Some other example where I still have the doubt

CODE 2:

from sklearn.preprocessing import StandardScaler
sc_X = StandardScaler()
print(sc_X)
X_train = sc_X.fit_transform(X_train)
print(X_train)
X_test = sc_X.transform(X_test)

I think that if I know like the general use for this function and what exactly does in general, I'll be good to go. But certaily I'd like to know what is doing on that code


Solution

  • Here is also a nice check-up possibility: https://scikit-learn.org/stable/tutorial/basic/tutorial.html

    The fit-method is always to learn something in machine learning.

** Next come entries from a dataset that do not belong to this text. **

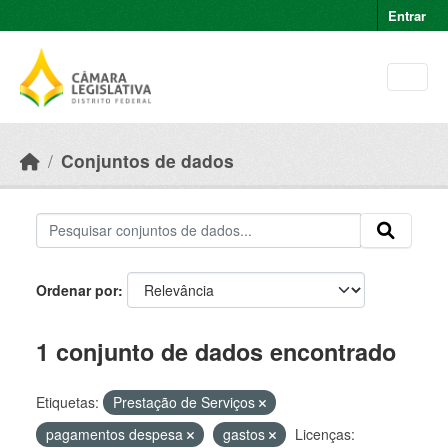
Skip to main content
Entrar
Conjuntos de dados
Ordenar por
1 conjunto de dados encontrado
Etiquetas:
Prestação de Serviços
pagamentos despesa
gastos
Licenças: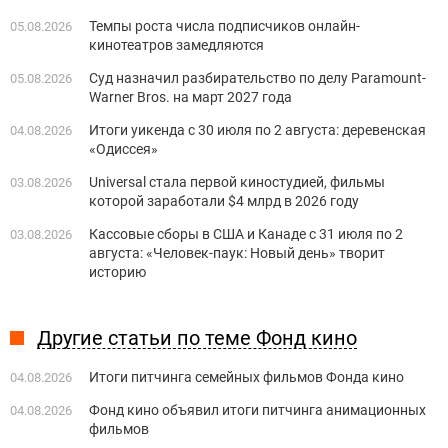
Темпы роста числа подписчиков онлайн-
05.08.2026
кинотеатров замедляются
Суд назначил разбирательство по делу Paramount-
05.08.2026
Warner Bros. на март 2027 года
Итоги уикенда с 30 июля по 2 августа: деревенская
04.08.2026
«Одиссея»
Universal стала первой киностудией, фильмы
03.08.2026
которой заработали $4 млрд в 2026 году
Кассовые сборы в США и Канаде с 31 июля по 2
03.08.2026
августа: «Человек-паук: Новый день» творит
историю
Другие статьи по теме Фонд кино
Итоги питчинга семейных фильмов Фонда кино
04.08.2026
Фонд кино объявил итоги питчинга анимационных
04.08.2026
фильмов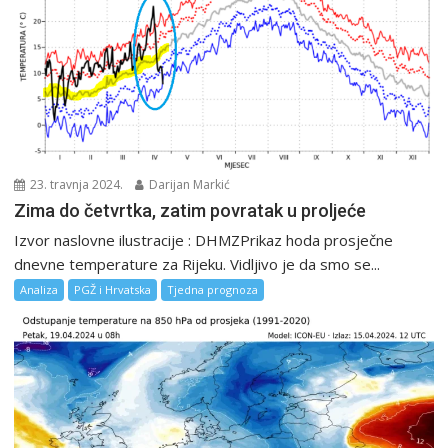
23. travnja 2024.
Darijan Markić
Zima do četvrtka, zatim povratak u proljeće
Izvor naslovne ilustracije : DHMZPrikaz hoda prosječne
dnevne temperature za Rijeku. Vidljivo je da smo se...
Analiza
PGŽ i Hrvatska
Tjedna prognoza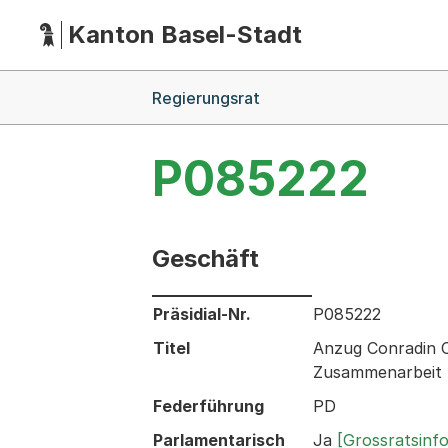
Kanton Basel-Stadt
Hauptnavigation
(Dieser Link führt zur Startseite)
Breadcrumb-Navigation
Regierungsrat
P085222
Geschäft
Informationen zum Ausgewählten Ges
Präsidial-Nr.
P085222
Titel
Anzug Conradin C
Zusammenarbeit 
Federführung
PD
Parlamentarisch
Ja
[Grossratsinf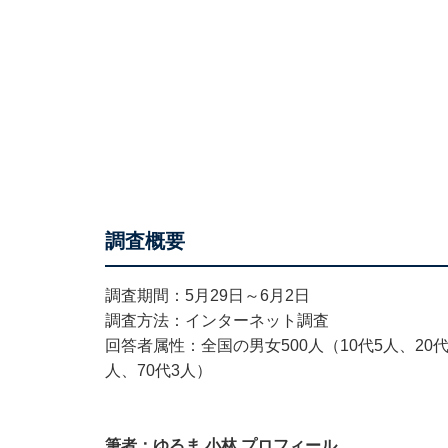
調査概要
調査期間：5月29日～6月2日
調査方法：インターネット調査
回答者属性：全国の男女500人（10代5人、20代97
人、70代3人）
筆者：ゆるま 小林 プロフィール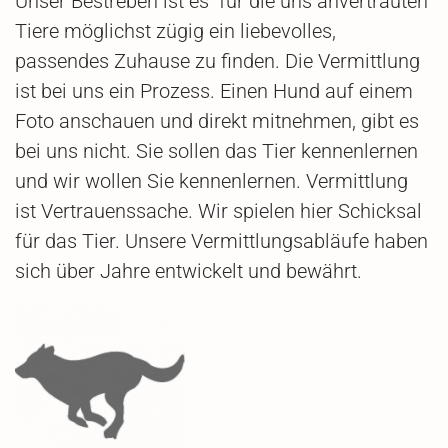
Unser Bestreben ist es für die uns anvertrauten
Tiere möglichst zügig ein liebevolles,
passendes Zuhause zu finden. Die Vermittlung
ist bei uns ein Prozess. Einen Hund auf einem
Foto anschauen und direkt mitnehmen, gibt es
bei uns nicht. Sie sollen das Tier kennenlernen
und wir wollen Sie kennenlernen. Vermittlung
ist Vertrauenssache. Wir spielen hier Schicksal
für das Tier. Unsere Vermittlungsabläufe haben
sich über Jahre entwickelt und bewährt.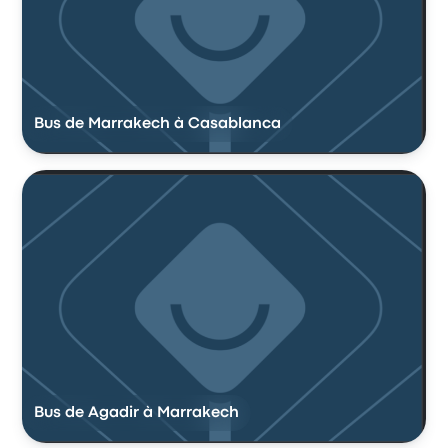
Bus de Marrakech à Casablanca
Bus de Agadir à Marrakech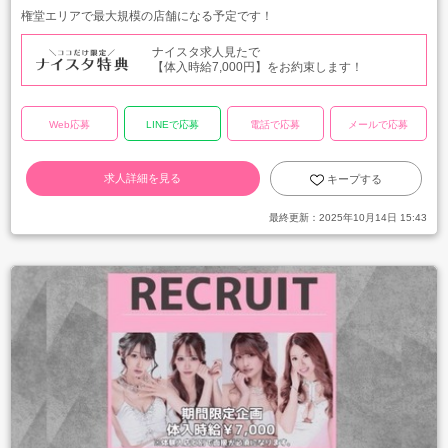
権堂エリアで最大規模の店舗になる予定です！
ナイスタ求人見たで
【体入時給7,000円】をお約束します！
Web応募
LINEで応募
電話で応募
メールで応募
求人詳細を見る
キープする
最終更新：
2025年10月14日 15:43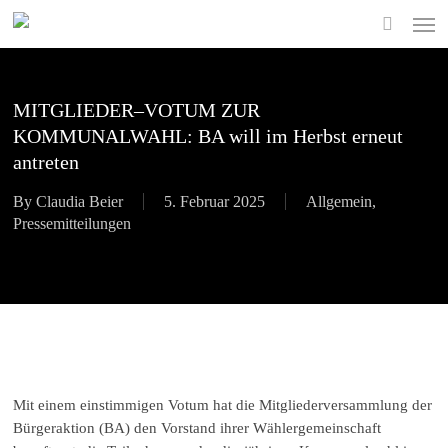
Skip
Men
to
search
main
content
MITGLIEDER–VOTUM ZUR
KOMMUNALWAHL: BA will im Herbst erneut
antreten
By
Claudia Beier
5. Februar 2025
Allgemein
,
Pressemitteilungen
Mit einem einstimmigen Votum hat die Mitgliederversammlung der
Bürgeraktion (BA) den Vorstand ihrer Wählergemeinschaft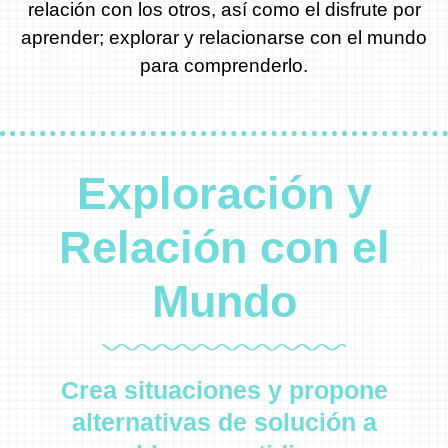
relación con los otros, así como el disfrute por
aprender; explorar y relacionarse con el mundo
para comprenderlo.
Exploración y
Relación con el
Mundo
Crea situaciones y propone
alternativas de solución a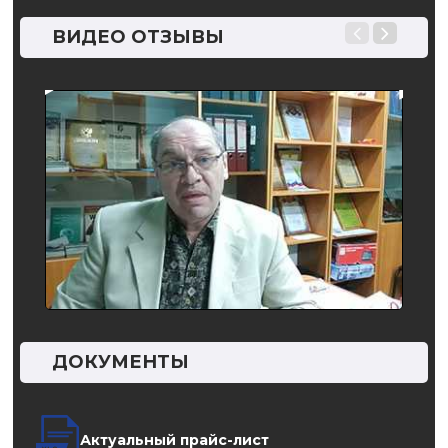
пере
ВИДЕО ОТЗЫВЫ
…
ДОКУМЕНТЫ
Актуальный прайс-лист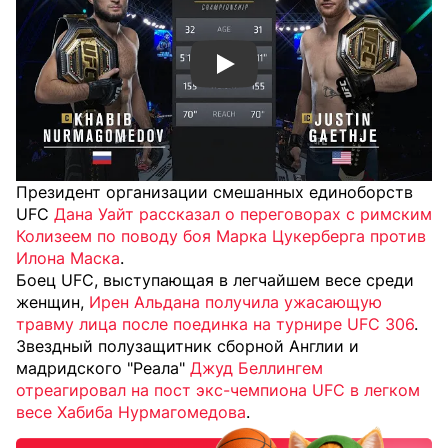
Смотреть видео YouTube
Президент организации смешанных единоборств
UFC
Дана Уайт рассказал о переговорах с римским
Колизеем по поводу боя Марка Цукерберга против
Илона Маска
.
Боец UFC, выступающая в легчайшем весе среди
женщин,
Ирен Альдана получила ужасающую
травму лица после поединка на турнире UFC 306
.
Звездный полузащитник сборной Англии и
мадридского "Реала"
Джуд Беллингем
отреагировал на пост экс-чемпиона UFC в легком
весе Хабиба Нурмагомедова
.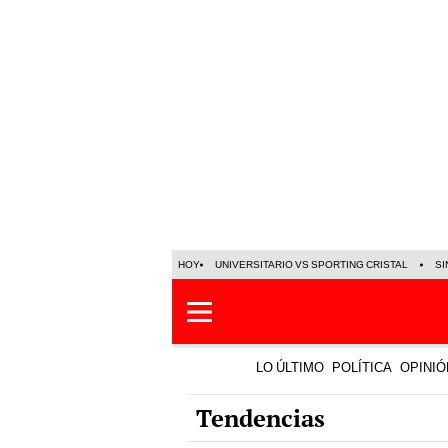
HOY
UNIVERSITARIO VS SPORTING CRISTAL
SI
LO ÚLTIMO
POLÍTICA
OPINIÓ
Tendencias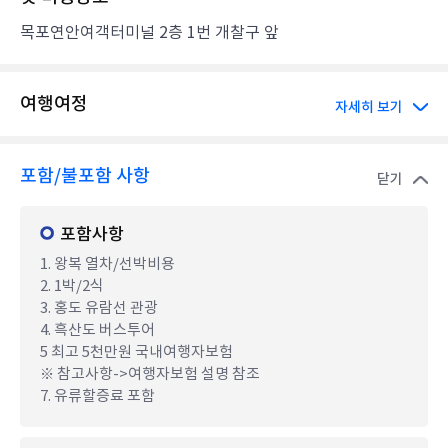
목포연안여객터미널 2층 1번 개찰구 앞
여행여정
자세히 보기
포함/불포함 사항
닫기
포함사항
1. 왕복 열차/선박비용
2. 1박/2식
3. 홍도 유람선 관광
4. 흑산도 버스투어
5 최고 5천만원 국내여행자보험
※ 참고사항->여행자보험 설명 참조
7. 유류할증료 포함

    You normally have the following steps:

    1. Seperate your data into two/three datasets
    2. Pick one part of your data to learn/train something (normally X_train) with fit
    3. Use the learned algorithm you predict something to unseen data (normally X_test) with predict

    In your first example: missingvalues.fit(X[:, 1:3]) You are training SimpleImputerbased on your data Xwhere you are only using column 1,2,3, with transform you used this training to overwrite this data.

    In your second example: You are training StandardScalerwith X_trainand are using this training for both datasets X_train, X_test, the StandardScaler learnes from X_trainthat means if he learned that 10 has to be converted to 2, he will convert 10 to 2 in both sets X_train, X_test.